On April 24, an Atlanta-based company agreed to pay $2.7 million to resolve allegations that it violated the False Claims Act by failing to implement adequate cybersecurity measures to protect health information obtained through a contract with the Pennsylvania Department of Health to provide staffing for COVID-19 contact tracing. The government alleged that the company transmitted confidential and/or personally identifiable information in unencrypted emails, that it stored and transmitted information through Google files that were not password protected, and that staff used shared passwords to access the information. The government also alleged that the company received complaints for at least five months before the company started remediating the issue. The settlement resolves a qui tam lawsuit brought by a former staff member at the company, who will receive a $499,500 share of the lawsuit.[25]

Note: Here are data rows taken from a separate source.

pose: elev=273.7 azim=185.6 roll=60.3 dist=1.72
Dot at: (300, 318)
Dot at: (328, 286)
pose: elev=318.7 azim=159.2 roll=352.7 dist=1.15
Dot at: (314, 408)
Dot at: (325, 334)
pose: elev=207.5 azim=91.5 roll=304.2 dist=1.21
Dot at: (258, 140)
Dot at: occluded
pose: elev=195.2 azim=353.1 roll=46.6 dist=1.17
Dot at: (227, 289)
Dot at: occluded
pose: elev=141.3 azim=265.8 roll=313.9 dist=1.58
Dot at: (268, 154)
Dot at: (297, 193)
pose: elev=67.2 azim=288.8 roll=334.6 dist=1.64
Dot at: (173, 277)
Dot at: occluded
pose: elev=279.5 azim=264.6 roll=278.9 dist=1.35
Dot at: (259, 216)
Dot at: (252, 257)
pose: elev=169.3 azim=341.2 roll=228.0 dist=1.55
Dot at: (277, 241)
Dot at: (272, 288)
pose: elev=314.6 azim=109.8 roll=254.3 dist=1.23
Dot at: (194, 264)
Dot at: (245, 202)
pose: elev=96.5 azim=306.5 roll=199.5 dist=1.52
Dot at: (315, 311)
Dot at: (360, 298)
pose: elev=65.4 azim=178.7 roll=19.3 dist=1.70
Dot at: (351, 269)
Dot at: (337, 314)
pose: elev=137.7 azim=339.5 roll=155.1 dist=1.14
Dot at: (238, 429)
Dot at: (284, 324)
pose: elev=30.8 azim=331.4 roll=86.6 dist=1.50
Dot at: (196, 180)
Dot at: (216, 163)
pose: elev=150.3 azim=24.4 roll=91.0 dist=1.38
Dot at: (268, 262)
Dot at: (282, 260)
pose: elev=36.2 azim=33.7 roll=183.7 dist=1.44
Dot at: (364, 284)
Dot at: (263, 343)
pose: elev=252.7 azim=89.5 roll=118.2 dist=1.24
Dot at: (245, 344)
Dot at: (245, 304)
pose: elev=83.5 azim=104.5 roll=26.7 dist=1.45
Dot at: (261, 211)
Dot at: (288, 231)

On April 25, a healthcare management company and its subsidiaries agreed to pay $4.2 million to resolve allegations that it knowingly submitted false Medicare claims. In particular, the government alleged that the company retained overpayments for hospice care claims when the patients were not terminally ill and therefore ineligible for hospice care. This settlement resolved a qui tam suit brought by a former employee, who received $672,000 of the settlement.[26]
On May 6, the owner and operator of multiple medical diagnostic and laboratory-related LLCs agreed to pay $27 million to resolve allegations that he and his companies conspired to violate the FCA by submitting false claims to federal healthcare programs for medically unnecessary cancer genomic tests (CGx) procured through illegal kickbacks. In particular, the government alleged that he and his companies conspired with telemarketers to solicit Medicare beneficiaries for CGx tests and conspired with telemedicine providers to prescribe medically unnecessary CGx tests. The government further claimed that he and his companies conspired with reference laboratories that would perform the CGx tests, and with billing laboratories and a hospital to submit claims to Medicare and Medicaid. The Floridian owner and operator previously pled guilty to criminal healthcare fraud related to this same conduct in 2022. As part of this settlement agreement, his companies agreed to be excluded from all federal health care programs. This settlement resolves three related qui tam actions, including one action brought by a minority owner of one of the LLCs, who will receive approximately $4.7 million of the settlement amount.[27] The portion of the settlement that the other relators will receive is not specified.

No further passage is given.